## Aufgabenbeschreibung
Schreiben Sie den Abschnitt des Textes über Ehe und Familie, der mit den Worten „Ehe und Familie sind“ beginnt und mit „allzu leicht vergessen.“ schließt, neu und setzen Sie dabei „Autor“ an die Stelle von „Schriftsteller“.

## Lesetext

Ehe und Familie sollen nicht ins Wasser fallen
 
Ehe und Familie sollen nicht „ins Wasser fallen“, sondern mit Gottes Segen gelingen. Das macht das heutige Evangelium klar. Damit Ehe und Familie des Brautpaares in Kana nicht ins Wasser fallen, schenkt ihnen Jesus bei ihrer Hochzeit Wein in Fülle, Zeichen für die Fülle seines Segens.
 
Auch alle heutigen Eheleute dürfen mit dem Beistand Jesu rechnen. In der kirchlichen Trauung schenkt er den Brautpaaren seinen Segen. Er lässt sie teilhaben an „seiner unverbrüchlichen Liebe“, die Ehe und Familie in Freud und Leid, in jungen Jahren und im Alter gelingen lässt. Deshalb meine Bitte an Sie, die jungen Erwachsenen: Lassen Sie sich kirchlich trauen! Der Segen Gottes schenkt Ihnen einen guten Start und begleitet Sie Ihr Leben lang.
 
Jesus sprach sich eindeutig dafür aus, dass „Liebe miteinander leben – beieinander bleiben“ von Frau und Mann für das ganze Leben gelten sollen. Frau und Mann sollen in der Ehe „ein Fleisch werden“. Sie sind von Gott verbunden, deshalb darf der Mensch sie nicht trennen. Sie sollen sich „lieben, achten und ehren“. Sie sollen sich in ihrem persönlichen, beruflichen und gesellschaftlichen Leben unterstützen, damit es auch für Kirche und Gesellschaft fruchtbar wird.
 
Die eheliche Liebe wird durch Kinder bereichert und gefestigt. Jesus segnet die Kinder und fordert eindringlich, dass ihnen die Erwachsenen nur Gutes tun. Kinder sollen vor allem in der Familie Liebe und Geborgenheit erfahren sowie Erziehung und Entwicklungschancen erhalten.
 
Dankbarkeit für Ehe und Familie
 
Ehe und Familie sind Aufgaben. Wir alle können mithelfen, dass sie gemeistert werden. Zunächst können die Eheleute und Familien selbst ihren Beitrag dazu leisten. Sie sollen sich jeden Tag über ihre Ehe und Familie freuen und dankbar dafür sein. „Dankbarkeit muss wie die Liebe täglich erneuert werden, sonst stirbt die eine wie die andere“, schreibt der Schriftsteller Graham Greene. Zugleich sollen sie sich täglich neu auf ihre „Aufgaben“ in Ehe und Familie besinnen. Gelegenheit zum Danken und zum Erneuern der Liebe geben das tägliche Gebet, der gemeinsame Gottesdienstbesuch, der jährlich gefeierte Hochzeitstag, die Geburts- und Namenstage. Das Danken und das Besinnen müssen „eingeplant werden“, sonst werden sie allzu leicht vergessen.

## Angezeigte Einträge
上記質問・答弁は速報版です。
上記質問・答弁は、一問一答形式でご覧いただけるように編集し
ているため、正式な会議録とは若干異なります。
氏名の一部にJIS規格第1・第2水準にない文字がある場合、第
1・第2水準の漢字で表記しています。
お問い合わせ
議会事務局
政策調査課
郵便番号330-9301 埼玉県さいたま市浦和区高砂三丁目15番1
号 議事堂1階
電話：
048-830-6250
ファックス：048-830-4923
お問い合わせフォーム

## Schriftliche Antwort
Ehe und Familie sind Aufgaben. Wir alle können mithelfen, dass sie gemeistert werden. Zunächst können die Eheleute und Familien selbst ihren Beitrag dazu leisten. Sie sollen sich jeden Tag über ihre Ehe und Familie freuen und dankbar dafür sein. „Dankbarkeit muss wie die Liebe täglich erneuert werden, sonst stirbt die eine wie die andere“, schreibt der Autor Graham Greene. Zugleich sollen sie sich täglich neu auf ihre „Aufgaben“ in Ehe und Familie besinnen. Gelegenheit zum Danken und zum Erneuern der Liebe geben das tägliche Gebet, der gemeinsame Gottesdienstbesuch, der jährlich gefeierte Hochzeitstag, die Geburts- und Namenstage. Das Danken und das Besinnen müssen „eingeplant werden“, sonst werden sie allzu leicht vergessen.